The hallway smelled like dirty bathwater left undrained for days, and the walls reeked of mildew. Four doorways opened off the hall, which led straight to the back door. Above us, on the second floor, something made a sudden soft thump. The ceiling throbbed with bass, the vibrations of speakers turned up loud, even though the music itself was so faint—a tinny whisper, really—that it could have been coming from half a block away. Soundproofing, I decided. Maybe they had a band up there, a group of old men in Spandex and half-shirts covering old Muddy Waters songs, gyrating to the beat.
We neared the first two doorways midway down the hall, and I glanced in the one on my left, saw only a dark room with shadows and shapes I guessed were a recliner and stacks of either books or magazines. The smell of old cigar smoke wafted from the room.
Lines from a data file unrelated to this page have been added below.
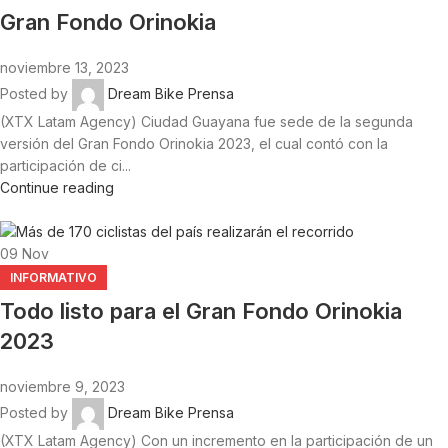
Gran Fondo Orinokia
noviembre 13, 2023
Posted by
Dream Bike Prensa
(XTX Latam Agency) Ciudad Guayana fue sede de la segunda
versión del Gran Fondo Orinokia 2023, el cual contó con la
participación de ci...
Continue reading
09
Nov
INFORMATIVO
Todo listo para el Gran Fondo Orinokia
2023
noviembre 9, 2023
Posted by
Dream Bike Prensa
(XTX Latam Agency) Con un incremento en la participación de un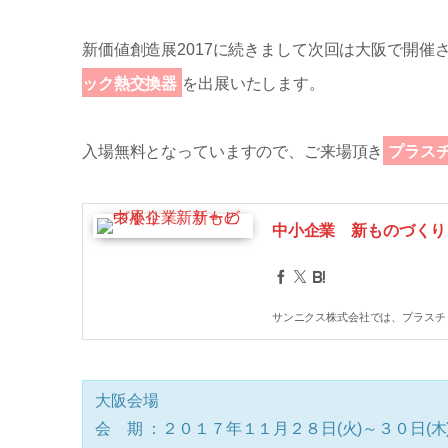
新価値創造展2017に続きまして次回は大阪で開
ック熱交換器
を出展いたします。
入場無料となっていますので、ご来場頂き
プラス
中小企業 新ものづくり
サンニクス株式会社では、プラスチ
大阪会場
会 期 ：２０１７年１１月２８日(火)～３０日(木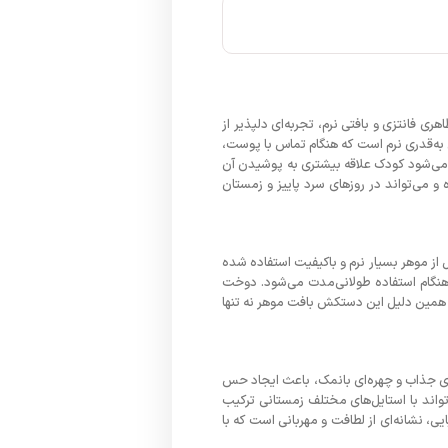
 فانتزی و بافتی نرم، تجربه‌ای دلپذیر از
ن به‌قدری نرم است که هنگام تماس با پوست،
می‌شود کودک علاقه بیشتری به پوشیدن آن
و می‌تواند در روزهای سرد پاییز و زمستان
از موهر بسیار نرم و باکیفیت استفاده شده
 هنگام استفاده طولانی‌مدت می‌شود. دوخت
 همین دلیل این دستکش بافت موهر نه تنها
ای جذاب و چهره‌ای بانمک، باعث ایجاد حس
 هر دو گروه دختران و پسران بین ۴ تا ۸ سال مناسب است و می‌تواند با استایل‌های مختلف زمستانی ترکیب
یی، نشانه‌ای از لطافت و مهربانی است که با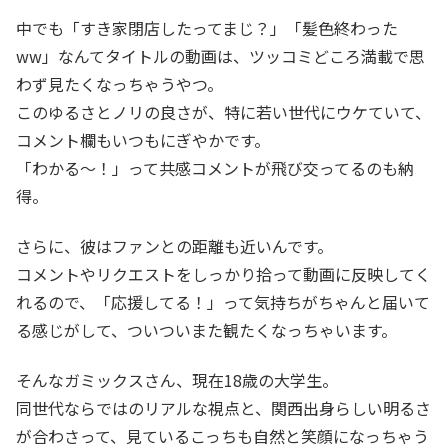
中でも「すき家閉店したってまじ？」「髪色終わった
ww」なんてタイトルの動画は、ツッコミどころ満載で思
わず見たくなっちゃうやつ。
このゆるさとノリの良さが、特に若い世代にウケていて、
コメント欄もいつもにぎやかです。
「わかる〜！」って共感コメントが飛び交ってるのも納
得。
さらに、彼はファンとの距離も近いんです。
コメントやリクエストをしっかり拾って動画に反映してく
れるので、「応援してる！」って気持ちがちゃんと届いて
る感じがして、ついついまた観たくなっちゃいます。
そんなガミックスさん、現在18歳の大学生。
同世代ならではのリアルな視点と、関西出身らしい明るさ
が合わさって、見ているこっちも自然と笑顔になっちゃう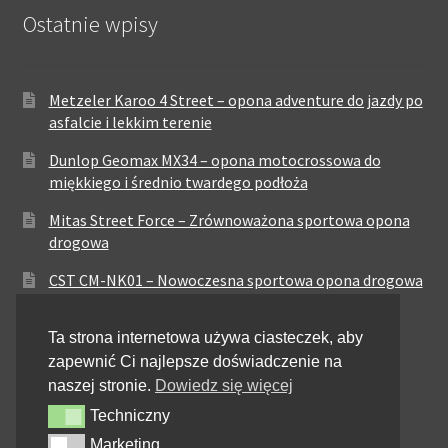
Ostatnie wpisy
Metzeler Karoo 4 Street – opona adventure do jazdy po
asfalcie i lekkim terenie
Dunlop Geomax MX34 – opona motocrossowa do
miękkiego i średnio twardego podłoża
Mitas Street Force – Zrównoważona sportowa opona
drogowa
CST CM-NK01 – Nowoczesna sportowa opona drogowa
Maxxis MA-ST3 – Sportowo-turystyczna opona o
Ta strona internetowa używa ciasteczek, aby
zrównoważonych osiągach
zapewnić Ci najlepsze doświadczenie na
Pirelli City Demon – Niezawodność w codziennej
naszej stronie.
Dowiedz się więcej
jeździe miejskiej
Techniczny
Techniczny
Metzeler Perfect ME77 – Klasyczna opona o
Marketing
Marketing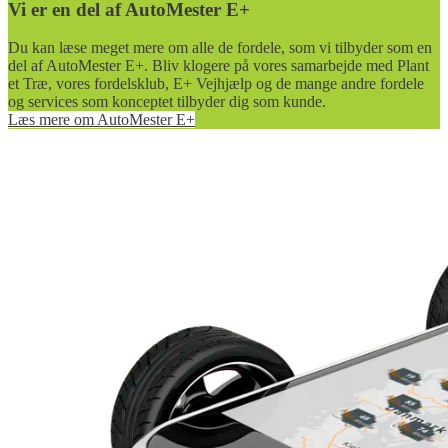
Vi er en del af AutoMester E+
Du kan læse meget mere om alle de fordele, som vi tilbyder som en
del af AutoMester E+. Bliv klogere på vores samarbejde med Plant
et Træ, vores fordelsklub, E+ Vejhjælp og de mange andre fordele
og services som konceptet tilbyder dig som kunde.
Læs mere om AutoMester E+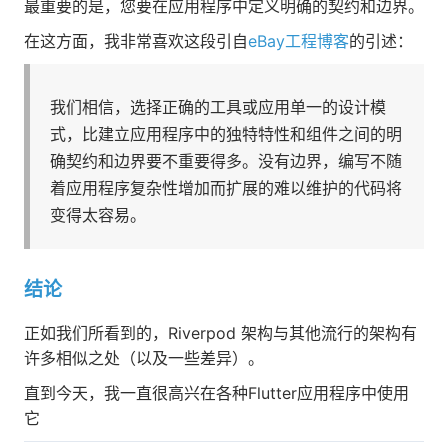
最重要的是，您要在应用程序中定义明确的契约和边界。
在这方面，我非常喜欢这段引自
eBay工程博客
的引述：
我们相信，选择正确的工具或应用单一的设计模
式，比建立应用程序中的独特特性和组件之间的明
确契约和边界要不重要得多。没有边界，编写不随
着应用程序复杂性增加而扩展的难以维护的代码将
变得太容易。
结论
正如我们所看到的，Riverpod 架构与其他流行的架构有
许多相似之处（以及一些差异）。
直到今天，我一直很高兴在各种Flutter应用程序中使用
它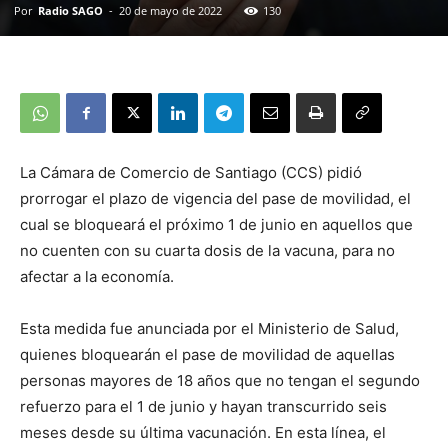
Por
Radio SAGO
-
20 de mayo de 2022
130
La Cámara de Comercio de Santiago (CCS) pidió
prorrogar el plazo de vigencia del pase de movilidad, el
cual se bloqueará el próximo 1 de junio en aquellos que
no cuenten con su cuarta dosis de la vacuna, para no
afectar a la economía.
Esta medida fue anunciada por el Ministerio de Salud,
quienes bloquearán el pase de movilidad de aquellas
personas mayores de 18 años que no tengan el segundo
refuerzo para el 1 de junio y hayan transcurrido seis
meses desde su última vacunación. En esta línea, el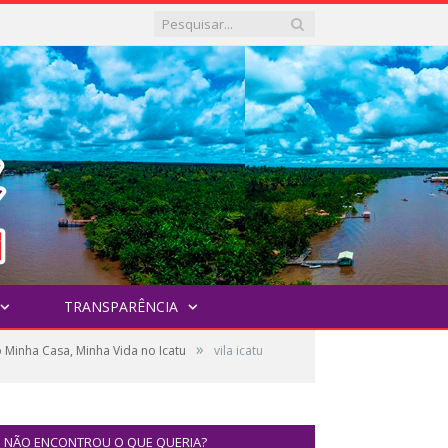
TRANSPARÊNCIA
»
 Minha Casa, Minha Vida no Icatu
vila icatu
NÃO ENCONTROU O QUE QUERIA?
The one on the right took us into a kitchen bathed so harshly in white light, I was pretty sure the fluorescent wattage was industrial, the kind normally found in truck depots, not private homes. Instead of illuminating the room, it washed it out, and I had to blink several times to regain my vision.
The man lifted a small object off the counter and tossed it sideways in my direction. I blinked in the brightness, saw the object coming in low and to my right, and reached out and snagged it. It was a small paper bag, and I’d caught it by the bottom. Sheafs of money threatened to spill to the floor before I righted the bag and pushed the bills back inside. I turned back to Bubba and handed it to him.
“Good hands,” the man said. He smiled a yellow tobacco-stained grin in Bubba’s direction. “Your gym bag, sir.”
Bubba swung the gym bag into the man’s chest, and the force of it knocked him on his ass. He sprawled on the black-and-white tile, arms spread, and propped the heels of his hands on the tile for support.
“Bad hands,” Bubba said. “How about I just put it on the table?”
The man looked up at him and nodded, blinked at the light above his face.
It was his nose that looked so familiar, I decided, the hawkish curve to it. It jutted out from the otherwise flat plane of the man’s face like a precipice, hooked downward so dramatically the tip cast a shadow on the man’s lips.
He got up off the floor and dusted the seat of his black tights, rubbed his hands together as he stood over the table and watched Bubba unzip the gym bag. Twin orange fires lit the man’s eyes like the glints of taillights in the dark as he stared into the bag, and dots of perspiration speckled his upper lip.
“So these are my babies,” the man said, as Bubba pulled back the folds of the bag and revealed four Calico M-110 machine pistols, the black aluminum alloy glistening with oil. One of the strangest-looking weapons I’ve ever seen, the Calico M-110 is a handgun that fires a hundred rounds from the same helical-feed magazine used for its carbines. Roughly seventeen inches long, the grip and barrel take up the front eight inches, with the slide and the majority of the gun frame jutting back behind the grip. The gun reminded me of the fake ones we’d built as kids out of rubber bands, clothespins, and popsicle sticks to fire paper clips at one another.